Team: Robyn Zolman, partner; Sarah Ediger, associate; Lauren Hernandez, associate
Other parties: Mizuho Securities, J.P. Morgan Securities and TD Securities served as representatives of the underwriters. Cahill Gordon & Reindel LLP represented the underwriters.
Notes: Gibson Dunn represented D.R. Horton in connection with an issuance of $750 million of SEC registered 5.500% Senior Notes due 2035. 

$1.35 billion
Taft
Client: MedImpact Holdings, Inc.
Team: Garth Jensen, partner; Mike Borchlewicz, partner; Kate Mascarenhas, partner; Rashid Ahmed, associate; Alex Thomas, associate; Taylor John, associate
Other parties: Truist Bank, as Administrative Agent, was represented by Moore & VanAllen
Notes: Taft advised MedImpact Holdings as a borrower in the negotiation and closing of 19-lender syndicated secured credit facility totalling $1.35 billion among term and revolving credit portions.

CONFIDENTIAL
Taft
Client: Vectra Bank Colorado
Team: Bill Peffer, partner; Margaret Olek Esler, of counsel
Other parties: Skyport Hospitality was represented in-house
Notes: Taft represented the lead lender and administrative agent in senior syndicated loan refinancing of a Main Street Lending Program loan involving a term loan, a construction loan facility and an acquisition loan facility.
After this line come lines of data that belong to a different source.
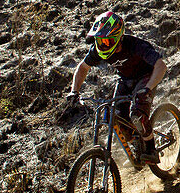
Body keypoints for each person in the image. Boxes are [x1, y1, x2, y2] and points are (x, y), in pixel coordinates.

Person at [66, 10, 167, 161]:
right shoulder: (97, 51)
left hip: (146, 77)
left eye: (107, 41)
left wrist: (148, 88)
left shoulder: (135, 46)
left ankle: (151, 148)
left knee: (137, 114)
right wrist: (74, 91)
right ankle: (137, 144)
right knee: (114, 116)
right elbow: (82, 68)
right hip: (125, 79)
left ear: (118, 38)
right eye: (100, 41)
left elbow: (161, 65)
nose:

The loan documents involved 25 borrower-affiliated signing parties and four lenders.

Other

$329 million
Gibson Dunn
Client: Forestar Group Inc.
Team: Robyn Zolman, partner; Rodrigo Surcan, counsel; Sarah Ediger, associate; Lauren Hernandez, associate
Other parties: J.P. Morgan Securities, Mizuho, TD Securities and Wells Fargo Securities served as dealer managers. Cahill Gordon & Reindel LLP represented the dealer managers.
Notes: Gibson Dunn represented Forestar in connection with its tender offer to purchase any and all of its $400 million outstanding 3.850% Senior Notes due 2026, pursuant to which $329 million of notes were tendered and accepted for payment.